Task input:

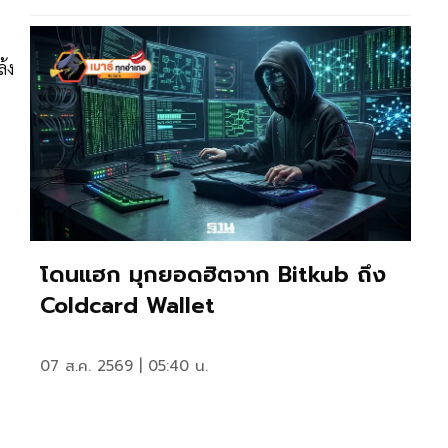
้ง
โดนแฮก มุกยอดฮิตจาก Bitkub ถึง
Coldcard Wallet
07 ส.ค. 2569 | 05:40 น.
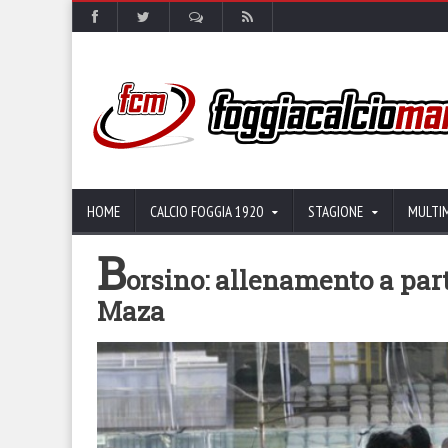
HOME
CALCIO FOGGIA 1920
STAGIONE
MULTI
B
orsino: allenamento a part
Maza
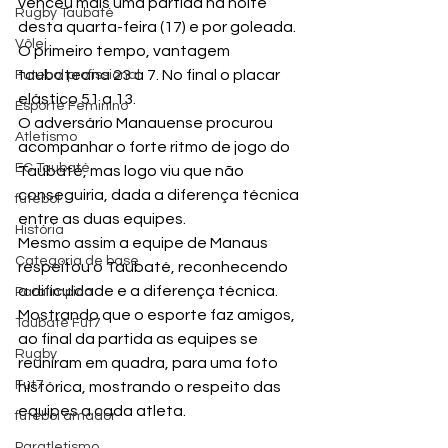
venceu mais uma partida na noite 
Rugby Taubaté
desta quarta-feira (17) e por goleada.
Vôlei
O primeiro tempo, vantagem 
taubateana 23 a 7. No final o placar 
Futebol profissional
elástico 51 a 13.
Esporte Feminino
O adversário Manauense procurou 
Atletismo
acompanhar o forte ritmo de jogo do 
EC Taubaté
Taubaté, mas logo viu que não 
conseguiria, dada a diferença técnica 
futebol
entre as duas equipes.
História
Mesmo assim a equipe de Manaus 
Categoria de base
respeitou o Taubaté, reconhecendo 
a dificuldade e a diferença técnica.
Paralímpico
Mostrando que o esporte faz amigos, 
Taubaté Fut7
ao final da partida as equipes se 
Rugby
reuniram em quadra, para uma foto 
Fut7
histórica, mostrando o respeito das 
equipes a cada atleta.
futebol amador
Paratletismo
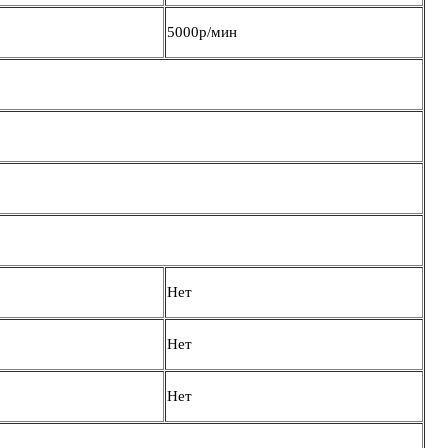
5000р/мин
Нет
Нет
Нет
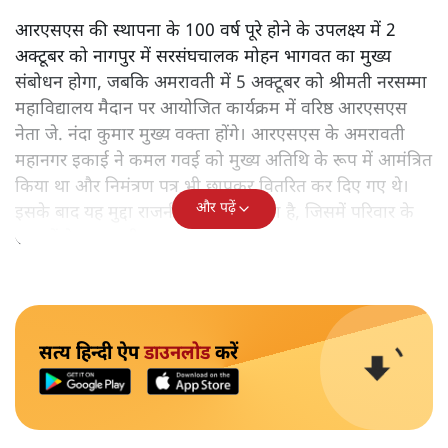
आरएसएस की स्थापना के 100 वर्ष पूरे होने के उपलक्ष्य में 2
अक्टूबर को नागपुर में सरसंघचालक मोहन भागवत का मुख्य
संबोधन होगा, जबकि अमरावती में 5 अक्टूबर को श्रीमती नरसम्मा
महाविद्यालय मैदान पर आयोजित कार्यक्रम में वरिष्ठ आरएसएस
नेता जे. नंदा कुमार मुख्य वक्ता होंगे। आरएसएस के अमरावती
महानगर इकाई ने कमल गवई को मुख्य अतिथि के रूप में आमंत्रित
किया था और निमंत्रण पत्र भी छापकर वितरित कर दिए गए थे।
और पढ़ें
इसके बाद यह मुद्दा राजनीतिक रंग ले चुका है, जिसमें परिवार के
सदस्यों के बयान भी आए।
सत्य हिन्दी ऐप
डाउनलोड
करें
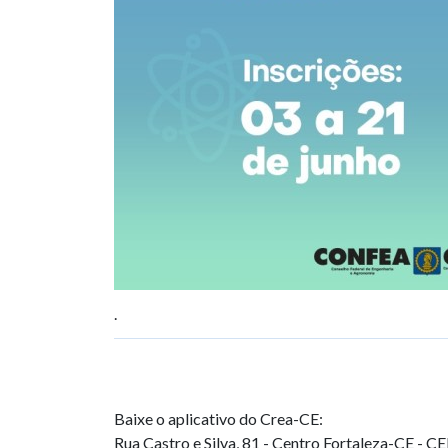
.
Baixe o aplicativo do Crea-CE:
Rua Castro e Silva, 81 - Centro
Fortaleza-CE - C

What you are asked to do: Using only the listing above, restate exactly the lines from the line containing "O adversário Manauense procurou" through the line containing "a dificuldade e a diferença técnica.", both included.

Completed exercise:
O adversário Manauense procurou 
Atletismo
acompanhar o forte ritmo de jogo do 
EC Taubaté
Taubaté, mas logo viu que não 
conseguiria, dada a diferença técnica 
futebol
entre as duas equipes.
História
Mesmo assim a equipe de Manaus 
Categoria de base
respeitou o Taubaté, reconhecendo 
a dificuldade e a diferença técnica.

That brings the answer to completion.